Reproduisez à l'identique un extrait du compte rendu sur le festival d'Hardelot : commencez aux mots qui contiennent « COMPTE-RENDU – Sur » et arrêtez-vous après « retour de l’été. ».

*Document source*
-=-=-
COMPTE-RENDU – Sur la Côte d’Opale, le château d’Hardelot est un écrin idyllique pour célébrer le retour de la vie musicale. Lors des deux week-end du Midsummer festival en juin et juillet, son directeur artistique, Sébastien Mahieuxe, a invité des artistes d’horizons divers. Ils se réunissent dans la volonté de libérer la musique classique des carcans dans laquelle certains l’enferment parfois. Et lors du second week-end, la soprano Véronique Gens a brillé de mille étoiles.

Avec son architecture néo-Tudor et l’Union Jack qui flotte fièrement au sommet, le château d’Hardelot est un endroit unique d’échange et de partage à la croisée des chemins entre la France et l’Angleterre. C’est à l’initiative du Conseil départemental du Pas-de-Calais, propriétaire du lieu, qu’est organisé depuis douze ans un festival de musique pour célébrer le retour de l’été.
Cette nouvelle saison estivale d’Hardelot est placée sous le signe du déconfinement et du dialogue : Sébastien Mahieuxe a souhaité mettre à l’honneur des artistes qui ont à cœur de décloisonner la musique classique à d’autres genres musicaux, d’autres répertoires et à d’autres publics que celui des concerts traditionnels.
lire également : « Rosemary Standley : « Le classique me fascine » »
-=-=-
*Données recueillies*

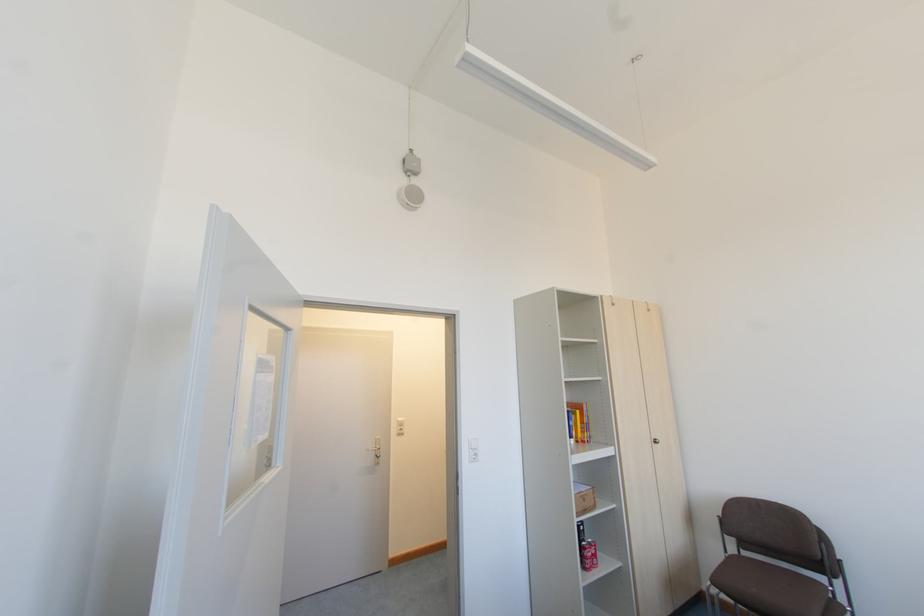
Find where to turn the metal door handle. Please return your answer as a coordinate pair (x, y).

(377, 450)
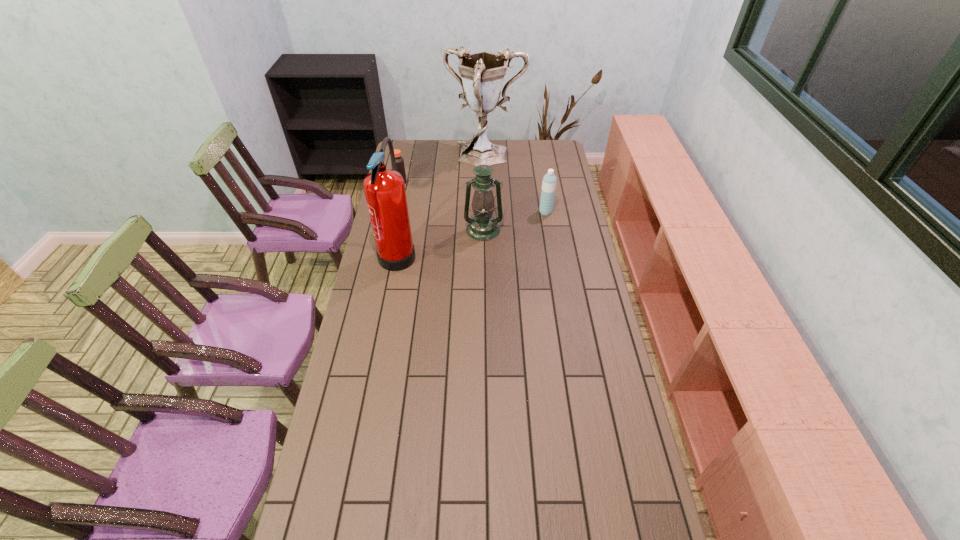
Where is `free spot located on the front of the fourth tallest object`? The image size is (960, 540). free spot located on the front of the fourth tallest object is located at coordinates (555, 269).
-=-=-
*Réponse*
COMPTE-RENDU – Sur la Côte d’Opale, le château d’Hardelot est un écrin idyllique pour célébrer le retour de la vie musicale. Lors des deux week-end du Midsummer festival en juin et juillet, son directeur artistique, Sébastien Mahieuxe, a invité des artistes d’horizons divers. Ils se réunissent dans la volonté de libérer la musique classique des carcans dans laquelle certains l’enferment parfois. Et lors du second week-end, la soprano Véronique Gens a brillé de mille étoiles.

Avec son architecture néo-Tudor et l’Union Jack qui flotte fièrement au sommet, le château d’Hardelot est un endroit unique d’échange et de partage à la croisée des chemins entre la France et l’Angleterre. C’est à l’initiative du Conseil départemental du Pas-de-Calais, propriétaire du lieu, qu’est organisé depuis douze ans un festival de musique pour célébrer le retour de l’été.